===== RECORDS SHOWN

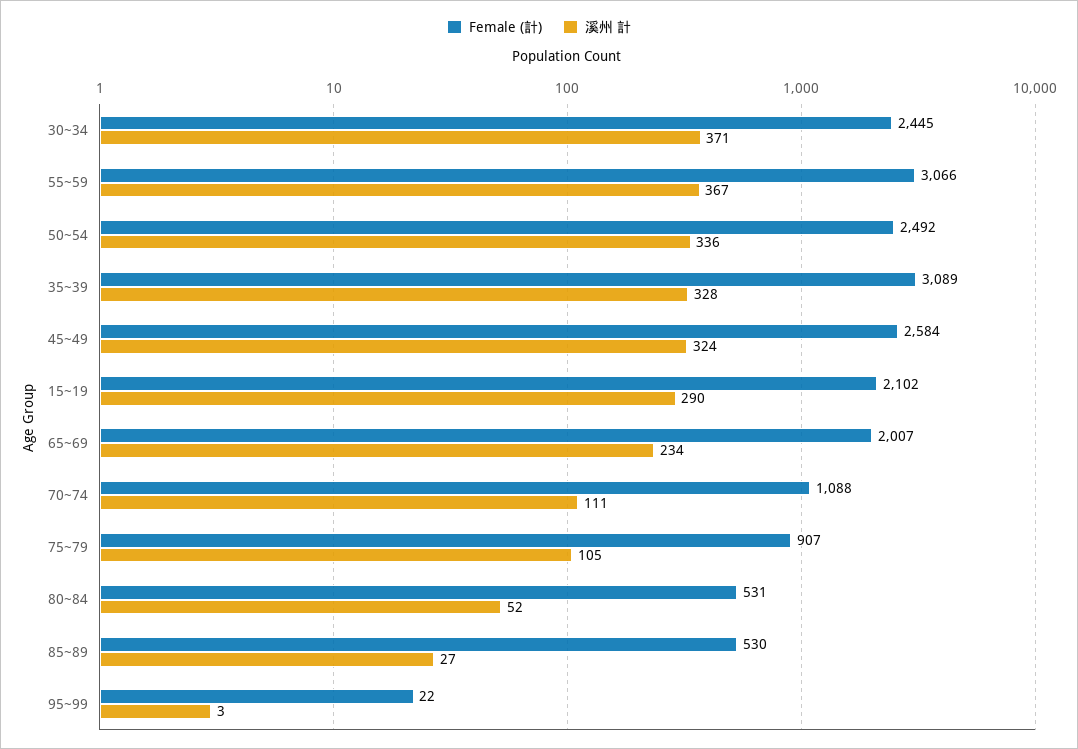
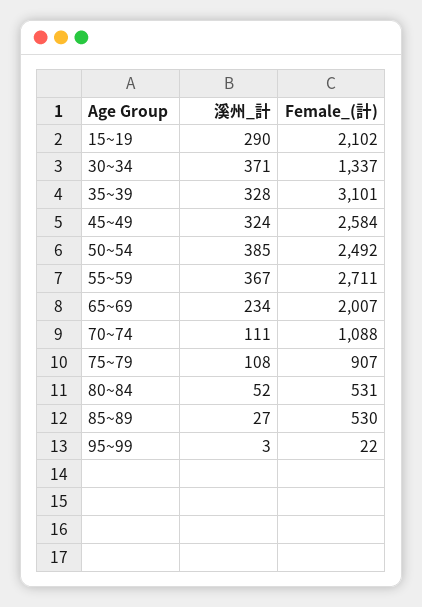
  {
    "Female (計)": {
-     "30~34": 2445,
+     "30~34": 1337,
-     "55~59": 3066,
+     "55~59": 2711,
      "50~54": 2492,
-     "35~39": 3089,
+     "35~39": 3101,
      "45~49": 2584,
      "15~19": 2102,
      "65~69": 2007,
      "70~74": 1088,
      "75~79": 907,
      "80~84": 531,
      "85~89": 530,
      "95~99": 22
    },
    "溪州 計": {
      "30~34": 371,
      "55~59": 367,
-     "50~54": 336,
+     "50~54": 385,
      "35~39": 328,
      "45~49": 324,
      "15~19": 290,
      "65~69": 234,
      "70~74": 111,
-     "75~79": 105,
+     "75~79": 108,
      "80~84": 52,
      "85~89": 27,
      "95~99": 3
    }
  }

==========

Your copy should match every entry above exactly and contain no pictures.

## SOLUTION
  {
    "Female (計)": {
-     "30~34": 2445,
+     "30~34": 1337,
-     "55~59": 3066,
+     "55~59": 2711,
      "50~54": 2492,
-     "35~39": 3089,
+     "35~39": 3101,
      "45~49": 2584,
      "15~19": 2102,
      "65~69": 2007,
      "70~74": 1088,
      "75~79": 907,
      "80~84": 531,
      "85~89": 530,
      "95~99": 22
    },
    "溪州 計": {
      "30~34": 371,
      "55~59": 367,
-     "50~54": 336,
+     "50~54": 385,
      "35~39": 328,
      "45~49": 324,
      "15~19": 290,
      "65~69": 234,
      "70~74": 111,
-     "75~79": 105,
+     "75~79": 108,
      "80~84": 52,
      "85~89": 27,
      "95~99": 3
    }
  }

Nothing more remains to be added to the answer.